Civil lawsuits include breach of contract, personal injury, medical malpractice, and auto accidents. If you have been injured in an accident, you may be confused about how to file a lawsuit.
To start the lawsuit, the plaintiff files a formal document called a “complaint”. This outlines the case and alleges that the defendant caused harm. For example, if the plaintiff claims that the defendant broke a contract, the complaint will lay out the damages that the plaintiff has suffered.

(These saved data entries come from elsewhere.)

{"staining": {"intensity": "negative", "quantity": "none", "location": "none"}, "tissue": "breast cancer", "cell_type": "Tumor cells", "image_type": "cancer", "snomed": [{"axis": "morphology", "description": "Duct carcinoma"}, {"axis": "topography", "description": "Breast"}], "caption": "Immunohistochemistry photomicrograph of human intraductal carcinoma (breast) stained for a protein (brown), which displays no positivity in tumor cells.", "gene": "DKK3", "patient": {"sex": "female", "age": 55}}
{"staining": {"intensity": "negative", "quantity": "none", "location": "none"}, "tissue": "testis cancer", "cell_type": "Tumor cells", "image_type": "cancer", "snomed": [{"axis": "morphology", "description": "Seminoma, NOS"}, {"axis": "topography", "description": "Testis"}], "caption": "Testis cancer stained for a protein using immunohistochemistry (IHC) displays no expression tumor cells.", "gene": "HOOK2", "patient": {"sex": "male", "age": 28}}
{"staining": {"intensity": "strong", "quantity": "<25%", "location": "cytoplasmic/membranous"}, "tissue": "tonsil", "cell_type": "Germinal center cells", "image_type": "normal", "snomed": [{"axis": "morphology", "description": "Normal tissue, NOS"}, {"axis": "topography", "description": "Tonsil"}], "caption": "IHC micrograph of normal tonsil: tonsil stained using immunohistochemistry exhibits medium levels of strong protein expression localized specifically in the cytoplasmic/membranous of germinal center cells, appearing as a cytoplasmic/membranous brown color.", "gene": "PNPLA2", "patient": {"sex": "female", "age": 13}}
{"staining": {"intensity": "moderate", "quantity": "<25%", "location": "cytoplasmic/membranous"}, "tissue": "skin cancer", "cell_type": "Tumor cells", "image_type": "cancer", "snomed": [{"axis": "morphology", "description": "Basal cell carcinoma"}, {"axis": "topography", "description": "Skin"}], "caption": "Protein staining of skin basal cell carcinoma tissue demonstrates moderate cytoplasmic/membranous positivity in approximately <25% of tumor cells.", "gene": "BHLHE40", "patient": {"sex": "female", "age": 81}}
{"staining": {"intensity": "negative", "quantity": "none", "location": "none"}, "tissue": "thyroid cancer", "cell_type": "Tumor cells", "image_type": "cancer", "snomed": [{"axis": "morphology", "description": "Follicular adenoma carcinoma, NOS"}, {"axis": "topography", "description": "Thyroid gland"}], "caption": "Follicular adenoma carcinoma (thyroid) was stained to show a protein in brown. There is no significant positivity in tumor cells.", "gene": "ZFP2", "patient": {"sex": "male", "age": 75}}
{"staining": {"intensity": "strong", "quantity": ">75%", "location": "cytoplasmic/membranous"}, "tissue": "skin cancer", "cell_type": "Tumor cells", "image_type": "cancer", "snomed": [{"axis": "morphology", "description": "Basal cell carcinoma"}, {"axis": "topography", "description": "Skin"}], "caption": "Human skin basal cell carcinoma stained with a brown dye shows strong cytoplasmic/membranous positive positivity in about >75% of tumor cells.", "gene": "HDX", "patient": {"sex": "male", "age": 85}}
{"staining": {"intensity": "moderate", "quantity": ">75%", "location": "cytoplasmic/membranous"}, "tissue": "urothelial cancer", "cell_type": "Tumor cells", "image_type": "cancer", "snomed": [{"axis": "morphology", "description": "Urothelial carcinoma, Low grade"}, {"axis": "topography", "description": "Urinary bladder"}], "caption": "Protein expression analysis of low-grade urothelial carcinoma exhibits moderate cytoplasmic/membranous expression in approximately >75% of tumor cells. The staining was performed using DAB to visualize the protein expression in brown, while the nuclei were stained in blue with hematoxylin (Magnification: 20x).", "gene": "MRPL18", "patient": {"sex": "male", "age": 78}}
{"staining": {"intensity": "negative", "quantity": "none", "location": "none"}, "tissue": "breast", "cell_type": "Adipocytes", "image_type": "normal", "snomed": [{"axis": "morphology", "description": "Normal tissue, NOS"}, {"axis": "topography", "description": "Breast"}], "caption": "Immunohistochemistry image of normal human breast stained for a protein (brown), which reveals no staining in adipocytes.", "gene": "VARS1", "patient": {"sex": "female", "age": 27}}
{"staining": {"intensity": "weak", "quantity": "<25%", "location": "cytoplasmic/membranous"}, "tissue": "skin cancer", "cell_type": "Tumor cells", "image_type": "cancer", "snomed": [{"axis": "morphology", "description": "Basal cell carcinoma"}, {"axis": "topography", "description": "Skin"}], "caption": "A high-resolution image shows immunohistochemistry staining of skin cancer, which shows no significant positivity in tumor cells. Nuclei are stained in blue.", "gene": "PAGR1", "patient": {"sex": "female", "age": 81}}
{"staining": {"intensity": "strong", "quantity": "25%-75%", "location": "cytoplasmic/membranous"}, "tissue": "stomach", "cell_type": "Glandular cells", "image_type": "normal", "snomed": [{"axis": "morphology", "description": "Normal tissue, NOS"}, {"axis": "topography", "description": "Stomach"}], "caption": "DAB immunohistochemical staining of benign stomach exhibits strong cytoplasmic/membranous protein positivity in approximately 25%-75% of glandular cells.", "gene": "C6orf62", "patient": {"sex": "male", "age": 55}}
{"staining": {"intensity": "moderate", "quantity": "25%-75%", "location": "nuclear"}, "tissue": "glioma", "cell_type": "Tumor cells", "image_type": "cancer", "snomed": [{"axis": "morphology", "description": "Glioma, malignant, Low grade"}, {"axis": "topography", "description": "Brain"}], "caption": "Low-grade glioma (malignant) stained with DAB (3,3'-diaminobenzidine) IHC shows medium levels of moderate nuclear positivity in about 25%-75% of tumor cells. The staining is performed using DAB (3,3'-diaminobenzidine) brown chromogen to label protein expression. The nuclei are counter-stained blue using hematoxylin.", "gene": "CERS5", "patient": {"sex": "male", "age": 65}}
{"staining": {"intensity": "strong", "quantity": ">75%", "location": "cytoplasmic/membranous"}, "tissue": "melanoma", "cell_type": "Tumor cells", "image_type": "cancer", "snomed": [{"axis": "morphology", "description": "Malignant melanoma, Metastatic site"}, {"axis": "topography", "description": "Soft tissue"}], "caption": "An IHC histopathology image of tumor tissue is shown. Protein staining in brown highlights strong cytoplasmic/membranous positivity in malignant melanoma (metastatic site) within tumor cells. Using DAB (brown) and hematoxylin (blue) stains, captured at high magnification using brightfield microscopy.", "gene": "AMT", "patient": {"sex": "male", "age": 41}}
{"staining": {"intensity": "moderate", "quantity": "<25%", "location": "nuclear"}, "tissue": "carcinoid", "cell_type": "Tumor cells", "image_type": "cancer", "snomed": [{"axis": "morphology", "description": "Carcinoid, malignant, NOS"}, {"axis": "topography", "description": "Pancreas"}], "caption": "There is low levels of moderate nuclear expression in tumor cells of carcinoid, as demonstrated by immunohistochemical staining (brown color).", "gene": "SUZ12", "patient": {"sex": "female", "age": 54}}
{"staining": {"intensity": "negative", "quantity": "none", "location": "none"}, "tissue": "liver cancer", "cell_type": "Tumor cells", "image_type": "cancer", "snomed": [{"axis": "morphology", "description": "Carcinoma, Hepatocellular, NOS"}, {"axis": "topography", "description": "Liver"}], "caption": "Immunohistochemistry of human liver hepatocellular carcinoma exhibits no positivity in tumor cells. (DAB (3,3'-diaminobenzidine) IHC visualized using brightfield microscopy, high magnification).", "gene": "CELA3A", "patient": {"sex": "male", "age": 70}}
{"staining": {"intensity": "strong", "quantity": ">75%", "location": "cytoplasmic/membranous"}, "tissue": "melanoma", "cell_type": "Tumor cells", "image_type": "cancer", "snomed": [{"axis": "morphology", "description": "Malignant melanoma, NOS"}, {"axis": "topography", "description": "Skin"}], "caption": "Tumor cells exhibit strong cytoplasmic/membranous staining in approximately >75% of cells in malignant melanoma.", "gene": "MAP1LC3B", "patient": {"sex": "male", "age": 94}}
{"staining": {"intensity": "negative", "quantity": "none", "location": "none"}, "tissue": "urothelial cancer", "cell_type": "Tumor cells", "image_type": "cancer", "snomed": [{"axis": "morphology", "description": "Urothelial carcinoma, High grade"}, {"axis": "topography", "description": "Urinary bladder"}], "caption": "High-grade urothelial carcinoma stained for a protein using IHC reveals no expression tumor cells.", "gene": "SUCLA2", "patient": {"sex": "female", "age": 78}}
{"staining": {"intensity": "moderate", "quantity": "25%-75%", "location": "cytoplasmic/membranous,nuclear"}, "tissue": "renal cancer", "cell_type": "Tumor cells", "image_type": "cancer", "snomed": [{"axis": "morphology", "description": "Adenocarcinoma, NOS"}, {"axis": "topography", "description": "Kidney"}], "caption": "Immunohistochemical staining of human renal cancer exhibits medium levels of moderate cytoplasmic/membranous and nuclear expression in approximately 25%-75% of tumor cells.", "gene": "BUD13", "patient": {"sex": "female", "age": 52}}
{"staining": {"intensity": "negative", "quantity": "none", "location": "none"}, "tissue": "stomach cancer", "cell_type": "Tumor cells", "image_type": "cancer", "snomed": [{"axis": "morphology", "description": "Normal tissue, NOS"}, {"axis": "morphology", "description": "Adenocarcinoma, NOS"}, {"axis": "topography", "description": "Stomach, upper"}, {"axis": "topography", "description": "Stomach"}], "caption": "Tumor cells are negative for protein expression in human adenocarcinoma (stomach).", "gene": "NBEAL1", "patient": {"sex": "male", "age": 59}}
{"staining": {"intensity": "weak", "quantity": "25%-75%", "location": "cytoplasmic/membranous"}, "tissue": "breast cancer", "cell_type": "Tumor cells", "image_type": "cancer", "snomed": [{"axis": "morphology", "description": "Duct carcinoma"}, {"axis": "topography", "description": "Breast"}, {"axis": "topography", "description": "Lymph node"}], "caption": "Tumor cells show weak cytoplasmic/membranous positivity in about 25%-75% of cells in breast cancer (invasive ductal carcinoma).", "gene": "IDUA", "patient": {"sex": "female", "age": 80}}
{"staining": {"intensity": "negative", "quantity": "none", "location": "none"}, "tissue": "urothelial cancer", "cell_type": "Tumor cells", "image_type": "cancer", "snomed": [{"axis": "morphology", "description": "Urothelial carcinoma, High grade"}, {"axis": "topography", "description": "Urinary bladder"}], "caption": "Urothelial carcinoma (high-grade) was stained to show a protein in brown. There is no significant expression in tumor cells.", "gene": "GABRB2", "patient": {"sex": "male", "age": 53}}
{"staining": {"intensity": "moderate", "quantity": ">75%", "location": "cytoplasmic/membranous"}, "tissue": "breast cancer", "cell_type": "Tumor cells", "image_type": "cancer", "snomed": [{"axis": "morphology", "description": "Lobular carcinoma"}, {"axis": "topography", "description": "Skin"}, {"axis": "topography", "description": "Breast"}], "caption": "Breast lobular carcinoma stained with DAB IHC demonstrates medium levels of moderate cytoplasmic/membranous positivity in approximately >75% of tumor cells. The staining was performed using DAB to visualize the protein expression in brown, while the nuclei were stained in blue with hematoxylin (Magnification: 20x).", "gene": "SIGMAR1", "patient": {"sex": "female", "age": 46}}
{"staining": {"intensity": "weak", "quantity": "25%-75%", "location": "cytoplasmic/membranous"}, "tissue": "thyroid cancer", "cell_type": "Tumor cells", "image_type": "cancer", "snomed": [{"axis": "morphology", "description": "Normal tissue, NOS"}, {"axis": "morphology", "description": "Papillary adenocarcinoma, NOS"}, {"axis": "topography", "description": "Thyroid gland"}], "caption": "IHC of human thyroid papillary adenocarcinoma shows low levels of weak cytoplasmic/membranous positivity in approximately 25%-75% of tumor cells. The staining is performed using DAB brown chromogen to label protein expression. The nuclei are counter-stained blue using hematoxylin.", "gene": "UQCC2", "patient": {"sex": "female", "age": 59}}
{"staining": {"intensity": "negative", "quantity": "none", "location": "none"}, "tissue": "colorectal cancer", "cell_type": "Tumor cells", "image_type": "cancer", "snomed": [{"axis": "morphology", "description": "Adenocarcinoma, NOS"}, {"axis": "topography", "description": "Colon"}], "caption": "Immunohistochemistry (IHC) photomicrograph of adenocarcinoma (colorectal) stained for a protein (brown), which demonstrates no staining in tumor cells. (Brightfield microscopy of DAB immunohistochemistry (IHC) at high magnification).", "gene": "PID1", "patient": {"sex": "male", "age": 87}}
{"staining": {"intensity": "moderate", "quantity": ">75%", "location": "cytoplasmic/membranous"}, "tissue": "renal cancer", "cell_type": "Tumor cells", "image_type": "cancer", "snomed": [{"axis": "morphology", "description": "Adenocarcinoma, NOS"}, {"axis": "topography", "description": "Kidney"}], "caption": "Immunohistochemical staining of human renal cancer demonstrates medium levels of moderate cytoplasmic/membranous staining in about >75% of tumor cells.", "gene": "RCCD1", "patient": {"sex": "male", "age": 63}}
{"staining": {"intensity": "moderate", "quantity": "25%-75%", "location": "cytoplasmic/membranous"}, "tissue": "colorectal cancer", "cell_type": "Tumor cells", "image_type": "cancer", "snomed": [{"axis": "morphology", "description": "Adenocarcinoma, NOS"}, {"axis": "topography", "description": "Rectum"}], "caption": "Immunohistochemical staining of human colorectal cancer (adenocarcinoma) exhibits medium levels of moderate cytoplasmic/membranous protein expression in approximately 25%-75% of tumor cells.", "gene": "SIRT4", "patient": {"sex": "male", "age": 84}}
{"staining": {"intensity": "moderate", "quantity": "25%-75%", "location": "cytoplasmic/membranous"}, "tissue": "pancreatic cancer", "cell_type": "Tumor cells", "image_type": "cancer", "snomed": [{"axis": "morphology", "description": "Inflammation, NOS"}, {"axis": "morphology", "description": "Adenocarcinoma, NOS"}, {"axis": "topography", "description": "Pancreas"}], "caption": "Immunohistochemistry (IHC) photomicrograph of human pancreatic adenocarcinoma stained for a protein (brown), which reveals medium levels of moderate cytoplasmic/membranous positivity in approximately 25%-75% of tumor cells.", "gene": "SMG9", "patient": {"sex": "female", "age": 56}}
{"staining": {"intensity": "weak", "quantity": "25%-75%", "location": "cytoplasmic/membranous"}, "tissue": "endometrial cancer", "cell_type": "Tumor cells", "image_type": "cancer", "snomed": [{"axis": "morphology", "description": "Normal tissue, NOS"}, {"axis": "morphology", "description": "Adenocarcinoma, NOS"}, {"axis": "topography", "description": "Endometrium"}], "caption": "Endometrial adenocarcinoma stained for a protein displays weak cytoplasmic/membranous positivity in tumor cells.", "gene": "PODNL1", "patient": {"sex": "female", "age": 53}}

After a complaint has been filed, the defendant has 20 days to file an answer. An answer admits the allegations of the complaint, but sets out any defenses that the defendant might have.
A judge or jury will determine whether the defendant is liable for the plaintiff’s claim. A judge will also make a decision about the plaintiff’s relief, including the amount of money he or she will receive.
A lawsuit can be appealed to a higher court. Appeals are often requested when a party is not satisfied with the decision of the trial court. Sometimes, the judgment will be reversed and sent back to the lower court. Other times, the court will order a declaration of the legal rights of the parties.